-- Work instructions --
- A) According to the docstring of the latency-testing script, which connected devices does the code measure latencies for?
- B) Continue the latency-testing script from its final line.

-- Text --
┏━━

Testing_Latencies.py

# -*- coding: utf-8 -*-
"""
Created on Wed Jul  6 14:53:46 2016
This code calculates and plost the latencies of the connected devices such as spectrometer, DAQT7 analogue to digital convertor, and power meter.
@author: Yaqub
"""

import h5py
import DAQT7_Objective as DAQ
import SeaBreeze_Objective as SBO
import ThorlabsPM100_Objective as P100
import time
#import datetime
import numpy as np
from multiprocessing import Process, Value, Array
import matplotlib.pyplot as plt
import os.path

time_start =  time.time()


def Timer_Multi_Process(Time_In_Seconds):
    if Timer_Is_Done.value is 1:
        print 'Error: This timer can be run one at a time. Either the previous timer is still running, or Timer_Is_Done bit is reset from previous timer run'
    time.sleep(Time_In_Seconds)

┗━━

-- Source data --
┏━━

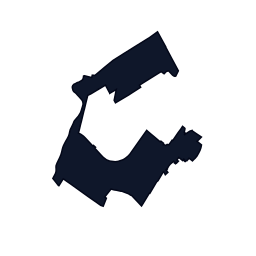 Faurei, Braila, Romania, rotated 314°
{"feature_id": "2599482B41579129284084", "entity_name": "Faurei", "entity_type": "district", "adm_level": 2, "iso_a3": "ROU", "parent_name": "Romania", "parent_adm1": "Braila", "projection": "robinson", "projection_center": [27.267, 45.105], "detail": "fine", "context": "isolated", "style": "filled", "palette": "ink", "viewbox_px": 256, "rotation_deg": 314, "n_neighbors": 0, "source": "geoboundaries", "source_scale": "gbopen_adm2", "svg_char_len": 3249}
<svg xmlns="http://www.w3.org/2000/svg" viewBox="0 0 256 256"><g transform="rotate(314 128 128)"><path d="M192.1,116.3L195.3,116.3L196.0,116.7L197.3,117.5L197.0,123.3L197.3,125.0L197.8,125.9L198.5,126.3L204.1,124.5L205.3,120.8L208.7,110.2L212.4,98.8L212.6,98.8L217.7,82.4L207.6,80.6L206.2,80.2L193.9,77.1L180.3,73.7L166.4,70.3L156.4,69.1L142.9,67.7L141.8,66.3L141.5,66.0L141.2,65.6L139.1,66.8L139.0,66.7L135.3,60.3L134.5,59.9L133.4,60.8L131.6,61.7L130.9,61.7L130.2,61.7L126.9,60.8L125.4,59.9L123.5,59.4L121.9,58.7L120.1,58.8L119.5,59.1L118.8,59.4L118.0,60.4L116.8,62.4L116.5,63.8L116.7,65.4L116.8,66.6L116.6,68.7L116.5,71.0L116.2,74.5L116.0,76.0L115.4,77.3L114.0,79.1L111.9,80.3L111.1,80.7L110.3,81.1L107.4,82.6L105.7,83.3L104.2,83.6L102.0,84.1L99.6,84.2L96.9,84.4L96.4,84.4L95.3,84.6L92.9,85.6L89.9,86.6L86.7,87.6L84.9,88.6L82.7,90.0L80.8,90.9L78.2,91.7L75.3,92.4L72.9,93.1L70.7,93.8L69.0,94.5L67.1,95.5L65.0,96.8L62.2,98.3L59.1,99.5L56.0,100.5L54.6,101.0L54.1,101.1L52.4,101.8L51.0,102.4L49.9,103.3L48.8,104.5L47.7,105.6L46.6,106.5L45.1,107.3L44.6,107.5L42.9,108.0L41.1,108.5L39.5,109.0L39.4,109.9L38.7,115.2L38.4,117.1L38.3,118.0L38.5,118.4L41.3,117.8L45.9,116.8L46.5,116.8L47.1,120.9L47.8,125.0L51.0,147.0L51.8,151.9L53.4,162.1L54.5,164.5L62.5,161.2L62.2,159.2L72.3,158.2L72.4,158.4L73.8,161.0L74.9,162.5L75.0,162.6L77.7,167.0L78.3,167.5L78.5,167.9L78.6,168.4L80.5,172.8L81.0,173.9L81.5,176.5L81.8,177.2L82.0,177.6L81.3,191.9L82.3,191.7L88.1,190.4L96.0,188.6L96.2,189.1L109.1,186.0L110.9,186.2L120.3,184.0L121.3,183.9L121.4,184.1L120.3,187.3L123.8,187.5L124.2,184.4L125.1,184.4L125.3,184.9L125.9,184.8L125.9,184.3L126.0,184.3L128.0,184.0L128.9,183.7L131.2,183.5L133.6,183.7L134.3,183.9L135.7,183.8L136.0,185.5L135.1,185.6L135.3,187.0L136.4,186.8L136.4,187.3L139.2,187.3L138.8,185.4L142.1,185.0L142.5,189.9L144.4,189.7L144.4,190.7L143.5,190.7L143.4,190.8L143.5,192.4L143.6,192.5L145.1,192.6L145.4,193.1L148.6,192.9L149.0,195.8L149.1,197.2L151.4,197.2L152.9,197.3L155.7,197.1L159.5,196.1L160.1,195.9L162.0,195.3L164.4,194.2L166.9,192.6L166.4,186.9L170.0,187.1L172.5,187.1L171.3,180.6L170.6,176.4L170.6,176.1L170.8,175.8L168.8,174.7L164.1,173.6L161.9,173.4L164.2,172.8L163.8,171.6L166.1,170.1L167.0,169.5L167.2,169.3L167.3,168.9L167.1,166.1L164.1,166.7L159.3,167.3L150.1,168.9L149.9,168.2L144.3,169.1L143.7,168.0L143.2,167.5L141.9,167.5L141.6,167.2L141.5,166.5L141.2,165.9L140.5,165.0L141.4,164.5L141.7,164.2L141.4,160.8L140.4,160.8L139.9,152.7L139.6,149.0L139.3,144.4L139.3,143.4L139.3,143.1L126.2,145.1L113.3,147.1L110.8,147.5L108.1,147.6L104.8,147.2L103.3,146.9L101.6,146.4L97.2,144.1L94.9,142.3L91.5,137.8L90.2,134.7L90.1,134.1L89.9,132.2L89.7,130.7L89.8,127.9L90.1,122.9L90.4,117.9L91.6,118.0L91.5,115.3L90.6,115.4L91.1,105.8L91.2,103.7L91.2,101.6L90.9,99.5L90.7,98.3L89.9,95.9L90.7,95.4L92.7,94.3L94.6,93.2L96.6,92.0L98.5,90.9L100.5,89.8L102.5,88.6L106.4,86.3L109.3,84.6L109.6,84.4L110.2,84.1L111.0,83.7L117.4,79.9L123.5,76.4L126.8,77.6L134.3,79.6L134.5,79.6L135.0,79.6L135.4,79.7L135.3,79.9L143.2,82.0L141.2,88.1L140.4,90.7L140.3,90.8L147.6,92.8L138.3,98.8L137.4,101.5L152.4,105.6L156.4,106.5L166.1,108.8L166.7,106.5L171.0,107.5L189.0,112.0L191.6,112.7L192.0,115.9L192.1,116.3Z" fill="#0f172a" stroke="#020617" stroke-width="1.5"/></g></svg>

┗━━

-- Results for the exercise --
- A) A spectrometer, a DAQT7 analogue to digital convertor, and a power meter.

- B)
    Timer_Is_Done.value = 1




def DAQ_Read_Process(No_DAC_Sample,):
    I = 0
    while DAQ_Is_Read.value == 0:
    #while I < Shutter_Index_Cycle[0]:
    
        if  Shutter_Open.value == 1:
            Shutter_Open.value = 0
            DAQ1.writePort(Shutter_Port, 5)
            
        Ref_Time[DAQ_Index_Total[0]] = time.time()
            
        DAQ_Index[0] = 0
        DAQ1.writePort(Shutter_Port, 0)
        Ref_Time[DAQ_Index_Total[0]] = time.time()
        State = -1        
        while DAQ_Index[0] < No_DAC_Sample:
            DAQ_Signal[DAQ_Index_Total[0]], DAQ_Time[DAQ_Index_Total[0]] = DAQ1.readPort(PhotoDiod_Port)
            #Ref_Signal[DAQ_Index_Total[0]] = 0
            DAQ_Index[0] = DAQ_Index[0] + 1
            DAQ_Index_Total[0] = DAQ_Index_Total[0] + 1
            Ref_Time[DAQ_Index_Total[0]] = time.time()
        I = I + 1 
        print (I)
        print (time.time())

        DAQ_Index[0] = 0
        DAQ1.writePort(Shutter_Port, 5)
        Ref_Time[DAQ_Index_Total[0]] = time.time()
        State = 1
        while DAQ_Index[0] < No_DAC_Sample - 1:
            DAQ_Signal[DAQ_Index_Total[0]], DAQ_Time[DAQ_Index_Total[0]] = DAQ1.readPort(PhotoDiod_Port)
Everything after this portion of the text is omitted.